Just so you know, so you can imagine me talking to you here instead of writing, in our house we pronounce this dish "Beans and Vieners," like the good Germans that we are. Not that this is a German dish -- at all. This is just good, old-fashioned, American budget food. But just because it's budget food doesn't mean it has to be tasteless slop, and it doesn't mean it can't have a little character to its name. ;-)
This recipe comes, for the most part, from Pioneer Woman. I don't think I've ever posted one of her recipes before. Not that they aren't good recipes; I'm certain they are. I admit that I am not much of a joiner, however, and that means I don't really hang out at her place. She has plenty of fans -- she doesn't need me. And, honestly, there are good recipes every where. But, sometime I must have stopped by her place and found Baked Beans. I made them a few times earlier this year and they are good -- really good. My father-in-law claimed they were the best beans he'd ever eaten, and coming from a 72-year-old man, I think that says something (or maybe he was just buttering me up for some dessert!). They were missing something in my opinion, however, and that is vieners. I like vieners with my beans. They just go together, like meatballs and spaghetti, and burgers and fries. Can't have one without the other (well, I can actually have burgers without fries, but you know what I mean).

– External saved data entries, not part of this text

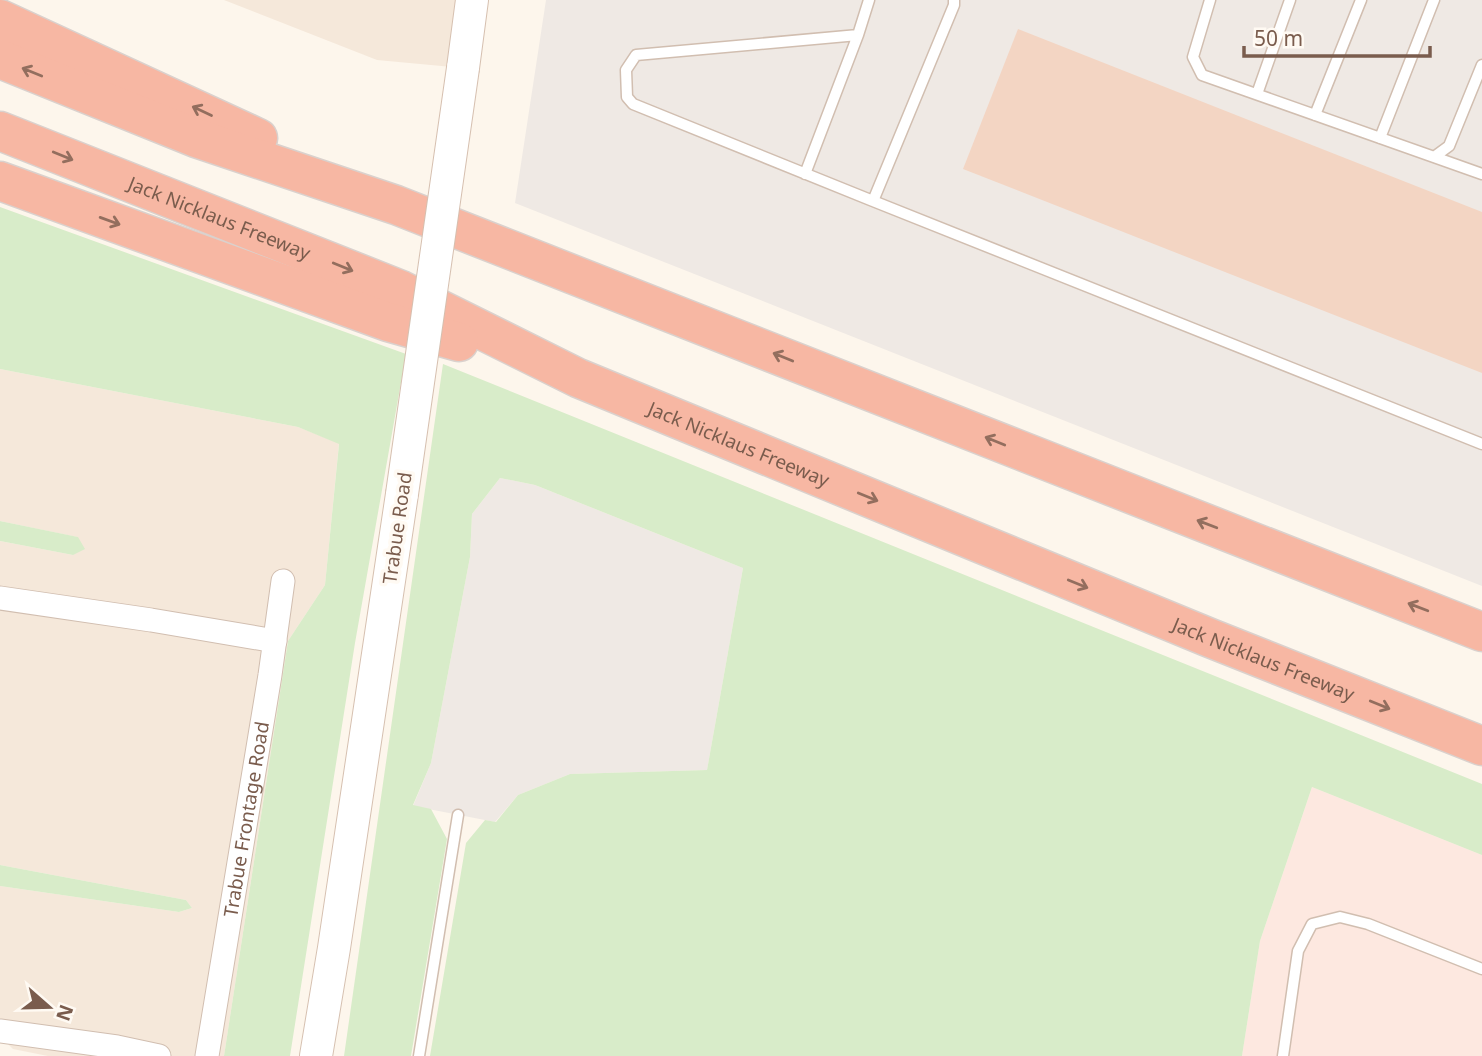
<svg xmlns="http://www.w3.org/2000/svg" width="1482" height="1056" viewBox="0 0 1482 1056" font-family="'Noto Sans',sans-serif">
<rect width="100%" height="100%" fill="#fdf6ec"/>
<path fill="#f5e8da" d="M224,0H472L463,68L377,60Z
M0,369L298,427L339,443L325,585L288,641L224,1056H48L13,1049L0,1036V886L179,912L192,908L186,900L0,865V541L73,555L77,537L0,521Z"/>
<path fill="#fde8e0" d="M1312,787L1482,855V1056H1242L1260,941Z"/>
<path fill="#efe9e4" d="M546,0H1482V586L515,203Z
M500,478L535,485L743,568L707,770L570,774L518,795L495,822L413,806L431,763L470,557L472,514Z"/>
<path fill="#d8ecc9" d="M0,207L406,354L355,643L290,1056H224L288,641L325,585L339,444L298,427L0,369Z
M443,364L1482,784V855L1312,787L1260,941L1242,1056H430L466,843L485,820L496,822L518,795L570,774L707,770L743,568L535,485L500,478L472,514L470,557L431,763L413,805L431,809L447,839L411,1056H344Z
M0,521L78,537L85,549L73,555L0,541Z
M0,865L186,900L192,908L179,912L0,886Z"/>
<path fill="#f3d5c3" d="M1018,29L1482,212V373L963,169Z"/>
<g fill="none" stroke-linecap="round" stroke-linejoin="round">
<g stroke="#d1beb0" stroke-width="13">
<path id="service" d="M869,0L858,35L636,55L626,70L627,97L633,104L873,201L954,5V0
M1210,0L1193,57L1202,75L1434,157L1449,146L1482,65
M1257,94L1290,0
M1315,115L1361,0
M1380,138L1434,0
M1434,157L1482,174
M805,174L858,35
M873,201L1482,444
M419,1056L458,815
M1283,1056L1298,951L1312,924L1340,917L1368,924L1482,969"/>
</g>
<g stroke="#d1beb0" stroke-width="25">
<g id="minor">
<path d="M0,598L151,620L275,641"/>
<path d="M0,1031L117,1047L159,1056"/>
<path id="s1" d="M207,1056L270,675L283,581"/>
</g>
</g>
<g stroke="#d6c0b0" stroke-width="34">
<path id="secondary" d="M463,68L472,0
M316,1056L334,948L402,494"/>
</g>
<g stroke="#dad1cd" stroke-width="41">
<g id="motorway">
<path d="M0,19L258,138"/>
<path d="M0,59L196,138L396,205L1482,632"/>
<path id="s2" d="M0,131L401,290L578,378L1210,638L1482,746"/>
<path d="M0,181L388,322L459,342"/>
</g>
</g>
<use href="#service" stroke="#fff" stroke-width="10"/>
<use href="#minor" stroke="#fff" stroke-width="23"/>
<use href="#secondary" stroke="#fff" stroke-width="32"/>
<use href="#motorway" stroke="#f7b7a3" stroke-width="38"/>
<g stroke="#d6c0b0" stroke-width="34" stroke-linecap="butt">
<path id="secondary-bridge" d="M402,494L463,68"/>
</g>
<use href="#secondary-bridge" stroke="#fff" stroke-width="32"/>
</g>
<defs><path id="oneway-shaft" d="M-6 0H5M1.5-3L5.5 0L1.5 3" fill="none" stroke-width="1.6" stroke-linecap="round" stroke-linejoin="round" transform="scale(1.75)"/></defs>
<g stroke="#936e5e">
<use href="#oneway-shaft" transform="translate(32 72) rotate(-158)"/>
<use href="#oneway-shaft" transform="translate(202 111) rotate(-155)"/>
<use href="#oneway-shaft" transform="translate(63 156) rotate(22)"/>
<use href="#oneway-shaft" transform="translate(110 221) rotate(20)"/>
<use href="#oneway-shaft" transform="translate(343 267) rotate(22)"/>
<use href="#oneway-shaft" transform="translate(783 357) rotate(-158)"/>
<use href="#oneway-shaft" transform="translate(995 441) rotate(-158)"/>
<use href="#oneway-shaft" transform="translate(868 497) rotate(22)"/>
<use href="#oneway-shaft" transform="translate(1207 524) rotate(-159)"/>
<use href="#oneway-shaft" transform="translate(1078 584) rotate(22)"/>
<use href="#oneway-shaft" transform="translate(1418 607) rotate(-159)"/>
<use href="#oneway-shaft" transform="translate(1380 705) rotate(22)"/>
</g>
<g text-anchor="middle" stroke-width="7" stroke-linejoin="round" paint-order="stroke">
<g font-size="19" fill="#7a5c4d" stroke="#fffaf3">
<text dy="7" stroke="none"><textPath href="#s2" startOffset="236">Jack Nicklaus Freeway</textPath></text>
<text dy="7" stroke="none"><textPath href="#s2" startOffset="803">Jack Nicklaus Freeway</textPath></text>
<text transform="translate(397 528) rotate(-82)" y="7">Trabue Road</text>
<text dy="7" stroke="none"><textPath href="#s2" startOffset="1370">Jack Nicklaus Freeway</textPath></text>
<text dy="7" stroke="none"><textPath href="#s1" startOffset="240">Trabue Frontage Road</textPath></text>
</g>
</g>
<g transform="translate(49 1007) rotate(110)" stroke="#fffaf3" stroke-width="5" paint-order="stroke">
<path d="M0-5L12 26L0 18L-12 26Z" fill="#7a5c4d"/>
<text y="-10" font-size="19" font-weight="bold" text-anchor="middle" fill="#7a5c4d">N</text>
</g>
<path d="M1244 46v10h186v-10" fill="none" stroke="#7a5c4d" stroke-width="3.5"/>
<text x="1254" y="46" font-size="21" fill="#7a5c4d" stroke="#fffaf3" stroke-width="5" paint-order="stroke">50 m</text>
</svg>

And so, I make Pioneer Woman's Baked Beans (or Pam Anderson's beans to be precise) and I add vieners. They are a perfect meal, paired with a pan of corn bread, and they are cheap eats. This recipe feeds a crowd -- my family for main dish-size servings, with leftovers for a lunch or two during the week. They are called Quick Southern-Style Baked Beans by Pam Anderson and the southern touch, I believe, comes from the vinegar. They are tangy, and I add an extra 2 T. brown sugar to get the balance right for my family. They also have the added flavor that the green peppers offer -- really, really yum! I use Bush's Original Baked Beans, just so you know, Sweet Baby Ray's Original sauce, and Ball Park Angus Beef Hot Dogs.

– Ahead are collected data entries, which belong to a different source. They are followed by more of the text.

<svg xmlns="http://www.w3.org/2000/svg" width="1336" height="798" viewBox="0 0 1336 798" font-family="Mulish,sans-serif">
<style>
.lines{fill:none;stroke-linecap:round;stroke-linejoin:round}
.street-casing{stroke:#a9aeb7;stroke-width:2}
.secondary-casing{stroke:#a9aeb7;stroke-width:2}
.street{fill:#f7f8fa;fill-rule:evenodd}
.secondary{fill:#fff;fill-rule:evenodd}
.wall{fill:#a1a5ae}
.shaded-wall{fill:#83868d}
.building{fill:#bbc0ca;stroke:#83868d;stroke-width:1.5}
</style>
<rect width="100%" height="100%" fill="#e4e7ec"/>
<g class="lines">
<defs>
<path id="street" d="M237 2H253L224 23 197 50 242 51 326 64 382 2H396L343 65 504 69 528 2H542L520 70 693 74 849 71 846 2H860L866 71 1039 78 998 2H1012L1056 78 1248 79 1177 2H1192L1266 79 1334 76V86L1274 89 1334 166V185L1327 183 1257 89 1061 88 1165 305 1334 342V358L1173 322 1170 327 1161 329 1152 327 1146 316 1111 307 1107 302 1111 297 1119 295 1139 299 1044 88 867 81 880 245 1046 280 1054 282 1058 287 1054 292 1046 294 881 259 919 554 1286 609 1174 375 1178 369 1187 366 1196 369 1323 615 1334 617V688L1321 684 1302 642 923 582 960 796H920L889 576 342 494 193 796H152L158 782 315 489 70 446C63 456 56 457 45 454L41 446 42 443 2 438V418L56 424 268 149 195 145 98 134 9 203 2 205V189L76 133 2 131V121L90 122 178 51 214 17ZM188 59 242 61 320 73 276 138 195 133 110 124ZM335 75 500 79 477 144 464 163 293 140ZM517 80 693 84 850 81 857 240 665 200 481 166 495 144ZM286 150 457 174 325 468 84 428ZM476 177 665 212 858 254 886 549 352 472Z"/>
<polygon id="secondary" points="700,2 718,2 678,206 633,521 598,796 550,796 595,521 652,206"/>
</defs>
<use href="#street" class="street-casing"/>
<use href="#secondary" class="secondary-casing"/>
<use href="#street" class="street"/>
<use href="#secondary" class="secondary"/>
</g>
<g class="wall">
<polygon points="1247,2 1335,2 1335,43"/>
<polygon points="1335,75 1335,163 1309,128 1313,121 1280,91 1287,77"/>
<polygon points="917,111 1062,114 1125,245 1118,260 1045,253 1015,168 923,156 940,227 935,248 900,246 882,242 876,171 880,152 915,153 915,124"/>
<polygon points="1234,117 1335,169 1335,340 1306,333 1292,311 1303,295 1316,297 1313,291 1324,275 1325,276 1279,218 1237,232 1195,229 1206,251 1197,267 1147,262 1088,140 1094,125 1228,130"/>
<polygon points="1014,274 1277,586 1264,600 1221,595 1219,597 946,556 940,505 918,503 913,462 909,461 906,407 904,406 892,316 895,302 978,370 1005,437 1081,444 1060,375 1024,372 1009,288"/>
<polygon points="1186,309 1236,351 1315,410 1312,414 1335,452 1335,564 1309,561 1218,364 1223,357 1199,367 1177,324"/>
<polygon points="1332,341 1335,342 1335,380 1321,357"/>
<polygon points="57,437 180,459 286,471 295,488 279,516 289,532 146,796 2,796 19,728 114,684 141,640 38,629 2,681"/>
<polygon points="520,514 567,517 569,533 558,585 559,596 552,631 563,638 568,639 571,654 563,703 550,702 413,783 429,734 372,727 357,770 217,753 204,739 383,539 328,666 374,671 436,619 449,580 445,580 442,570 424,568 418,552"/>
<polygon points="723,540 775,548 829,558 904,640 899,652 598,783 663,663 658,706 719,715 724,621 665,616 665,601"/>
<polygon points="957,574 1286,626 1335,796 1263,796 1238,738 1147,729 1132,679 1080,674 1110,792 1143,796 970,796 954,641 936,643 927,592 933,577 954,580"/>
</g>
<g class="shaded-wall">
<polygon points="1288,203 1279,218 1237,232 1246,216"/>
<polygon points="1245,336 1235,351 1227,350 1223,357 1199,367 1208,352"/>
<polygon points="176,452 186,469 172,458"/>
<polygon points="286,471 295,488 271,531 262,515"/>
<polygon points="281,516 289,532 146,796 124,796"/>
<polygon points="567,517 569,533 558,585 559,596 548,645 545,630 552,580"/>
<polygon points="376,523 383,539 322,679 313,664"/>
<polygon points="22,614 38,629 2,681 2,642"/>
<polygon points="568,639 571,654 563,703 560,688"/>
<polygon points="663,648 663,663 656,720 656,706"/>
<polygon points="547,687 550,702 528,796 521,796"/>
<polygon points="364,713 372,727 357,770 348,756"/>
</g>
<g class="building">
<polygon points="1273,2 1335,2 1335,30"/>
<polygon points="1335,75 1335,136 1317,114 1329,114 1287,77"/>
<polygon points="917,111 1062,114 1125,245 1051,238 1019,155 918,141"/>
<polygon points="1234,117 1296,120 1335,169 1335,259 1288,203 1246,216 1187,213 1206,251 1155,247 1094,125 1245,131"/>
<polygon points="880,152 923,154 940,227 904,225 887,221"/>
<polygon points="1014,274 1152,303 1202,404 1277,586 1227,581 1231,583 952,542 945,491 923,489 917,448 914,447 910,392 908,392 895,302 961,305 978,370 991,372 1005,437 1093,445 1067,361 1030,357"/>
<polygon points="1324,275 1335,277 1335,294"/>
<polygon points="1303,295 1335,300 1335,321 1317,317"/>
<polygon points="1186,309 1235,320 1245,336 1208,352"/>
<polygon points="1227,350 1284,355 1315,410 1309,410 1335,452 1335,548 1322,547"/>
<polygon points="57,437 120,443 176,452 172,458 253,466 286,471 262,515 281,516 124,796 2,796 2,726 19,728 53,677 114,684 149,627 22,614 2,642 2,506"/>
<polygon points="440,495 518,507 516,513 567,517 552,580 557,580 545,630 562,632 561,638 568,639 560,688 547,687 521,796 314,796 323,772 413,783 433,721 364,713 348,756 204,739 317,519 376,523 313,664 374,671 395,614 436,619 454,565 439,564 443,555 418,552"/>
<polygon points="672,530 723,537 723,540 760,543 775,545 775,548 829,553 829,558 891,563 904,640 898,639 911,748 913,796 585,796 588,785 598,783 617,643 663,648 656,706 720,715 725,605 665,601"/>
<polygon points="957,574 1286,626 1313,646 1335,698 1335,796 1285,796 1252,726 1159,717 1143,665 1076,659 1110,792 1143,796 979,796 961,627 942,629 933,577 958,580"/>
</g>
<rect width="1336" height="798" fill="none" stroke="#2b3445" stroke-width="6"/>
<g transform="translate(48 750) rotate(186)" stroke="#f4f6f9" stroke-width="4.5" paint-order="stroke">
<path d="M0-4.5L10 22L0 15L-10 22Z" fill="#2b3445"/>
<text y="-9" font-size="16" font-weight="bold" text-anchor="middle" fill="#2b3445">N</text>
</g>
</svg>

I use my Lodge 5 quart dutch oven to cook these beans, and I have made a note in the recipe that you will need a dish larger than the one recommended at Pioneer Woman -- the hot dogs add to the volume you are cooking. As you can see from the picture, there is plenty of room in my dutch oven, but you might have a big mess if you try to fit all that into a standard 13 x 9 (which hold about 3.5 quarts).
Serves up to 18
8 slices bacon,quartered
1 medium onion, cut into small dice
1 medium green pepper, cut into small dice
3 large cans (28 ounces each) pork and beans
3/4 cup barbecue sauce
1/2 cup plus 2 T. brown sugar
1/4 cup distilled or cider vinegar
2 teaspoons dry mustard or 2 tablespoons Dijon (I use Dijon)
1 package wieners, cut into thirds or quartered
Adjust oven rack to lower-middle position and heat oven to 325 degrees. Fry bacon in large, deep skillet until bacon has partially cooked. Remove bacon from pan and drain on paper towels. Add onions and peppers to drippings in pan and cook until tender, about 5 minutes. Combine beans, sauce, sugar, vinegar, mustard, onions, peppers and bacon in a large ovenproof dish. You will need a dish larger than a 13 x 9 to add the wieners. You can divide between two dishes if necessary. Bake until beans are bubbly and sauce is thickened, about 90 minutes (less time needed if you divide beans between two dishes). Add wieners, stir, and continue baking until sauce is thick and syrupy, about 30 minutes longer.
I serve Beans and Wieners with Cornbread, and fresh fruit, like apple slices and grapes.